[Required actions]
**a)** In the Dota Auto Chess article, how many players can the map support?
**b)** Continue the Dota Auto Chess article from where it stops.

[Source passage]
========================================================================
The custom game mode that is taking the world by a storm.
Modding and/or custom map creations are pretty common in the gaming community. It’s mostly done to put in or edit stuff in a game or generally to introduce new and innovative gameplay modes. In fact, there are even times when these mods become more popular than the base game itself, thanks to the creative minds of the fanbase.
A prime example of this is Defence of the Ancients (Dota), a custom map created from Warcraft III’s World Editor feature. This is the very game that pushed the MOBA (Multiplayer Online Battle Arena) genre to greatness and arguably ushered in the Esports era.
Now it has its own identity completely separate from the Warcraft system — Dota 2. Of course, going solo meant becoming open to modding and custom map creation. This brings us to one of the latest custom maps to grace its ecosystem — Dota Auto Chess.
The map that is slowly taking over Dota 2 itself, very much like how it took over Warcraft III all those years ago. So what is this Dota Auto Chess and why is it becoming such a sensation? Let’s find out.
Table of Contents
- The Basics
- The secret sauce (or sauces?) of Dota Auto Chess
- What makes Dota Auto Chess so Addictive
- The Future of Auto Chess
As the name implies, Dota Auto Chess makes use of a chessboard, where players place pieces in the form of the Dota 2 heroes. That and the block by block movement of the pieces are actually the only things it has in common with chess. So, don’t worry you don’t have to be a Grand Master to play this.
The map supports up to 8 players and is basically a free-for-all last man standing brawl. Meaning you’ll be fighting the other players by random and by rotation until only one of you remain. This is done through rounds, which consists of a preparation phase (lasting 30 seconds) and a battle phase (lasting 60 seconds).
========================================================================
[Recorded data]
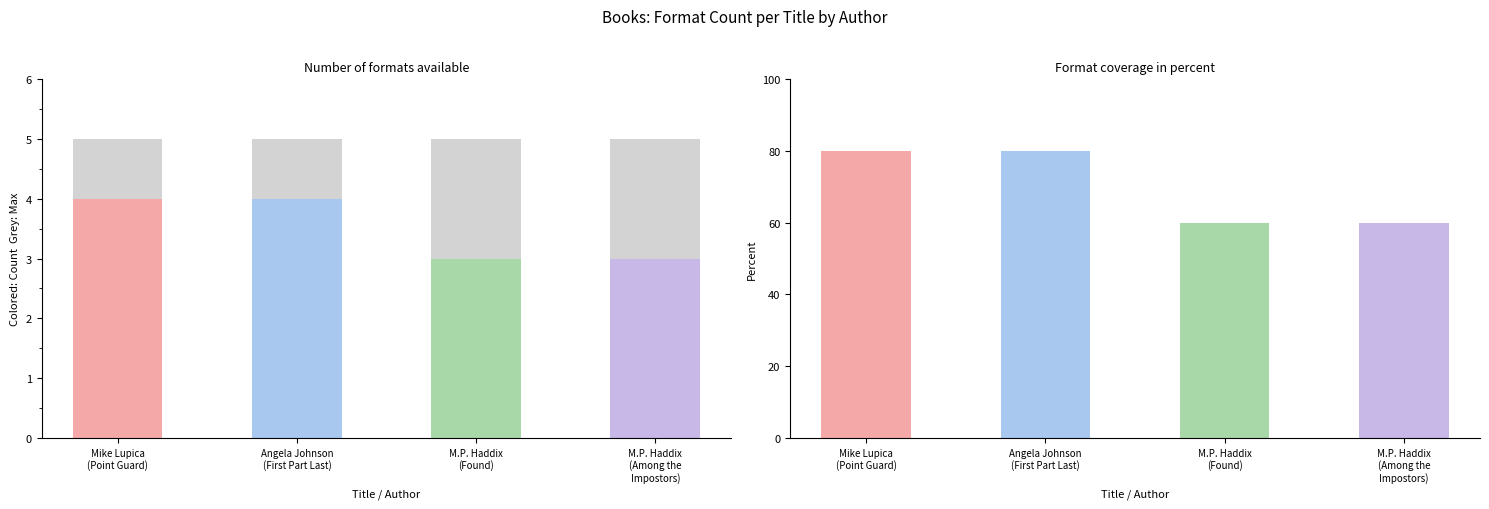

Which category has the lowest value in the Number of Formats series?

M.P. Haddix
(Found)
========================================================================
[Answer section]
**a)** Up to 8 players.

**b)**
All right, so how exactly do you play Dota Auto Chess? Well as we mentioned earlier you put down pieces on a chess board. This is done by buying pieces from a set pool of choices. Every preparation phase you are given 5 random chest pieces from the pool, with a corresponding cost. Buying one puts them on your bench, which can hold a maximum of 8 pieces.
Don’t like the pieces available? Then you can reroll for another set of 5 for 2 gold. This is done by clicking on the Chess piece icon on the left side or by pressing “D” (the default hotkey for rerolling).
To place a piece on the board you either click the “Select Chess Piece” skill of your courier or simply press “Q” (the default hotkey for the skill) on a piece on your bench then click on an area of the board. You can place your pieces on any of the open spaces within the first four rows. There’s also a maximum number of chess pieces you can put down based on your level. Each level increases that maximum by 1, up to a cap of 10.
1 exp is given per round but you can speed up leveling by buying experience, which costs 5 gold per 4 points. You can do this by clicking on the “buy exp” skill on your courier or by pressing “F” (the default hotkey for the skill). To check your experience, press the “alt” key.
Combat is pretty much automatic and players can do little in terms of choosing who their pieces get to attack apart from placement. Generally, close combat pieces will approach and engage opponents 1 block away from them, and range pieces will approach and attack those 2 or more blocks away.
There are some pieces with different movements. Particularly assassins, who don’t directly engage the frontline but rather jump to the back of your opponent’s board at the beginning of combat, provided they don’t get pinned down. Melee pieces will also wait to engage if all spaces around enemies are occupied, so keep that in mind when positioning them.
The secret sauce (or sauces?) of Dota Auto Chess
Now at its core, Dota Auto Chess has a relatively simple and straightforward mechanic, right? Just put pieces on the board, watch them fight, pray for victory, and be the last man standing. Although in reality, it’s a little more than that, as it actually requires complex strategy, quick thinking and even a little bit of luck to win.
That’s because it’s not just a matter of getting pieces on the board, there’s also economy management, chess piece tiers and upgrades, items, and a class and species system in place. These systems are what you’ll be spending most of your time mastering and learning as you start playing Dota Auto Chess. Worry not, we’ll break down each of these for you.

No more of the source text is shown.